Potential Price-Sensitive Implications
- Significant potential dilution: If all Series B Preferred Stock is converted and all Warrants are exercised, the number of outstanding common shares could increase substantially, potentially pressuring the share price.
- Restrictive covenants: The lock-up and anti-dilution provisions may support the share price by limiting the Company’s ability to issue additional shares at below-market prices or enter into highly dilutive transactions.
- Market uncertainty: The absence of a trading market for the Series B Preferred Stock means investors must rely on conversion rights and the liquidity of the common stock.
- Future capital raises: The preemptive rights granted to certain investors could influence the terms and pricing of subsequent equity or equity-linked financings.
- Short sale prohibition: The restriction on investors short selling while holding Series B Preferred Stock may reduce downward pressure on the common stock from these investors.
Exhibits and Additional Information
- Exhibit 1.1: Certificate of Designation of Preferences, Rights and Limitations of Series B Convertible Preferred Stock
- Exhibit 4.1: Form of Warrant
- Exhibit 4.2: Form of Placement Agent Warrant
- Exhibit 10.1: Form of Securities Purchase Agreement
- Exhibit 5.1/23.1: Legal opinion and consent of Foley & Lardner LLP
Conclusion
This \$20 million financing provides 22nd Century Group, Inc. with significant new capital but also creates meaningful new obligations, restrictions, and potential dilution for existing shareholders.
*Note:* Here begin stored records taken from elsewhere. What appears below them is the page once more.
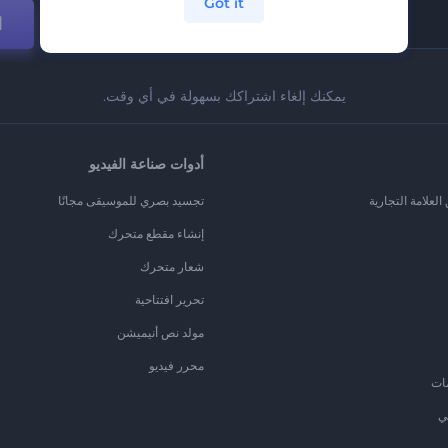
Got it
ا
يمكنك إلغاء اشتراكك بسهولة في أي وقت.
أدوات صناعة الفيديو
لعلامة التجارية
تجسيد بصري للموسيقى مجانًا
إنشاء مقطع متحرك
شعار متحرك
تحرير افتتاحية
مولد نص أنيميشن
محرر فيديو
ات
ي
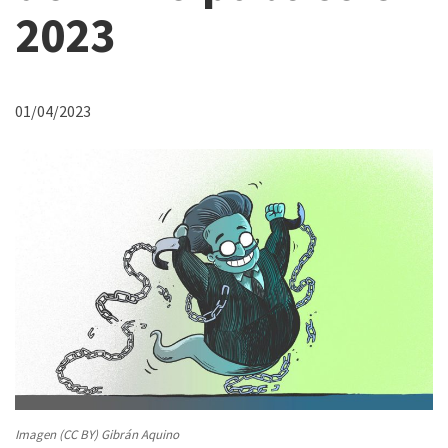
2023
01/04/2023
Imagen (CC BY) Gibrán Aquino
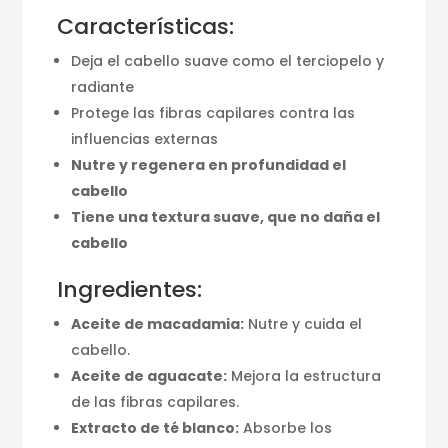
Características:
Deja el cabello suave como el terciopelo y
radiante
Protege las fibras capilares contra las
influencias externas
Nutre y regenera en profundidad el
cabello
Tiene una textura suave, que no daña el
cabello
Ingredientes:
Aceite de macadamia:
Nutre y cuida el
cabello.
Aceite de aguacate:
Mejora la estructura
de las fibras capilares.
Extracto de té blanco:
Absorbe los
The transaction structure, anti-dilution protections, and participation rights for lead investors are all material considerations that could impact the Company’s stock price and future capital strategy.
Disclaimer: This article is for informational purposes only and does not constitute investment advice. Investors should review the full SEC filings and consult their financial advisors before making any investment decisions. The information herein is based on the company’s public disclosures as of the date of the report and may be subject to change without notice.